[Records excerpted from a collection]
•••••

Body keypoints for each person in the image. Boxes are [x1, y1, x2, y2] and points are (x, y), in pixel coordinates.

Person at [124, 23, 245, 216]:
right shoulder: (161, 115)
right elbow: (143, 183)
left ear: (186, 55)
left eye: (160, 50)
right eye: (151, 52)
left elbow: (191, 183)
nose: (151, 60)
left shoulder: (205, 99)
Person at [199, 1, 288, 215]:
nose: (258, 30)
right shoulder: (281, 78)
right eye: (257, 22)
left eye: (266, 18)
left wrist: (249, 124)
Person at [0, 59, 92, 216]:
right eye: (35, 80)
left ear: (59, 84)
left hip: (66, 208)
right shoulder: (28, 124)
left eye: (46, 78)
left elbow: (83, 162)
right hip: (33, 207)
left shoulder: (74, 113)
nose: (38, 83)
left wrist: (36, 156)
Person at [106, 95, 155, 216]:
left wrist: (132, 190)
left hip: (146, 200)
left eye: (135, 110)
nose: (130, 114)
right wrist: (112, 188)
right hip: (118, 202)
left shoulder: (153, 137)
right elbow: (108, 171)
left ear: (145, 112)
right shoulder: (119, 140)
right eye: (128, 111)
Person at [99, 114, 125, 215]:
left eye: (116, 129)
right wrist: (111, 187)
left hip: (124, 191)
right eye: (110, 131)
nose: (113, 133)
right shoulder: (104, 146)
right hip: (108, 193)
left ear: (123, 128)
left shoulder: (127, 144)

•••••

→ TASK INSTRUCTIONS
Produce an exact transcription of the lines from the one containing "left hip: (124, 191)" through the end of the records, both included, and no other lines.

→ RESPONSE TO THE TASK
left hip: (124, 191)
right eye: (110, 131)
nose: (113, 133)
right shoulder: (104, 146)
right hip: (108, 193)
left ear: (123, 128)
left shoulder: (127, 144)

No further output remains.